Il faut également créer des centres de vente aux enchères des œuvres d'art, des lieux de rencontre et d'échange entre les peintres, critiques, experts et amoureux d'art. Ces adresses contribueront à stimuler les échanges commerciaux ce domaine et à susciter l'intérêt du public pour les arts plastiques. En plus, l'esprit d'indépendance, l'audace, l'engagement des peintres vietnamiens, des jeunes artistes surtout, sont indispensables pour que les beaux-arts nationaux puissent se façonner une identité propre et se distinguer du reste du monde.

Par Hoàng Hoa - Le courrier du Vietnam - 18 décembre 2011

Le marché des toiles reproduites à Hô Chi Minh-Ville se distingue des autres. Dans le 1er arrondissement, les axes tels Nguyên Huê, Dông Khoi et Bùi Viên proposent des toiles à des prix élevés. Leurs clients sont pour la plupart des touristes étrangers. Et les copies de tableaux y sont vendues au minimum quelques centaines de dollars, pouvant grimper jusqu'à mille dollars... Si l'on veut acheter des tableaux moins coûteux, il faut se rendre rue Nam Ky Khoi Nghia, toujours dans le 1er arrondissement.

Au marché des tableaux de la rue de Trân Phu, dans le 5e arrondissement, toutes les catégories de toiles sont disponibles, vendues entre 500.000 dôngs et plus d'un million de dôngs chacune. On y vend également des produits importés de Chine. Il s'agit de tableau et de gravures sur bois produits à la chaîne, avec des prix compris entre 100.000 et 200.000 dôngs.

L'ouvrier chargé de faire les copies des œuvres originales reçoit entre 150.000 et 400.000 dôngs pour chaque toile, conformément à la difficulté du travail et au temps que cela prend. En moyenne, la reproduction d'un tableau prend au réalisateur trois ou quatre jours. Pour les œuvres difficiles à copier, il lui faut une semaine de travail. Le revenu mensuel d'un "copieur" est de 2-3 millions de dôngs. Et les travailleurs les plus performants perçoivent 4-5 millions de dôngs, voire plus.

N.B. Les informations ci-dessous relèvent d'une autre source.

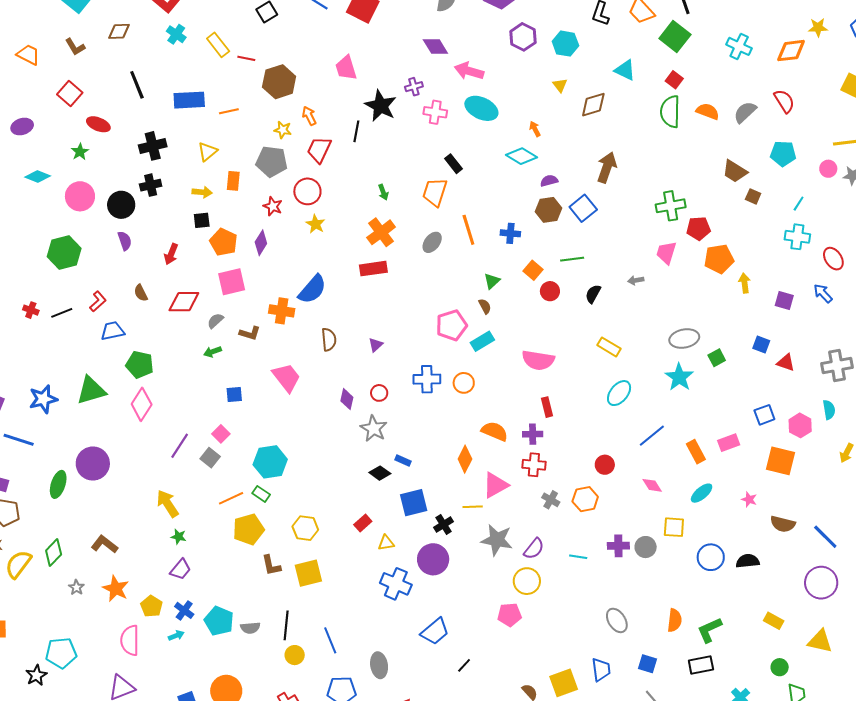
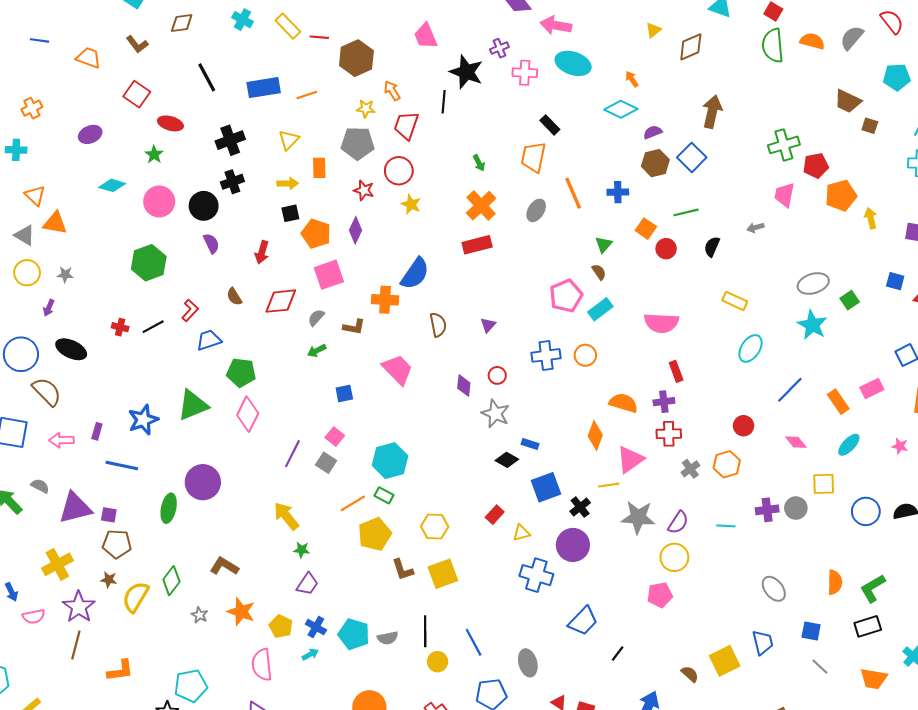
yellow triangle: (560, 85) -> (653, 30), turned 35
gray cross: (551, 500) -> (690, 469), turned 30

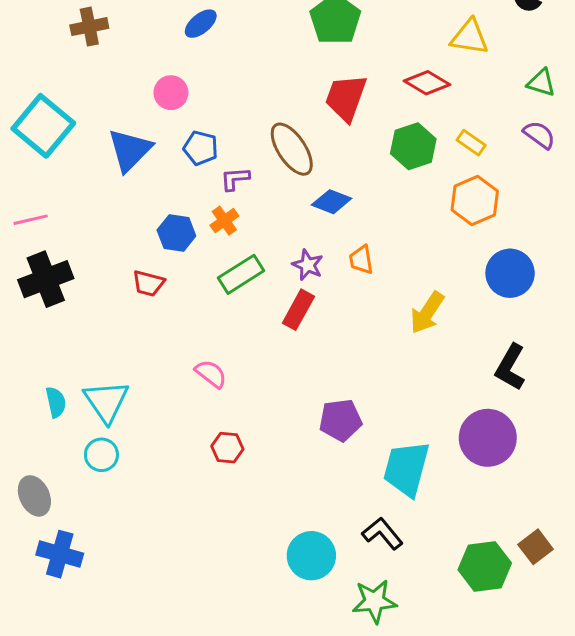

Il faut aujourd'hui créer un marché de l'art national avec les collectionneurs et adeptes des arts nationaux. Les créations des peintres vietnamiens ont besoin de recevoir l'intérêt, l'admiration et l'estimation de leurs compatriotes. Ce sont les goûts esthétiques du public national qui "orientent" les styles des peintres, les tendances artistiques nationales... "Ce sont aussi les Vietnamiens qui conserveront et promouvront l'art national", affirme le peintre Nguyên Xuân Tiêp, ancien directeur adjoint du Musée des beaux-arts du Vietnam. En bref, avec un vrai marché de l'art national, les collectionneurs et amoureux des arts du cru favoriseront l'essor des Beaux-arts du pays.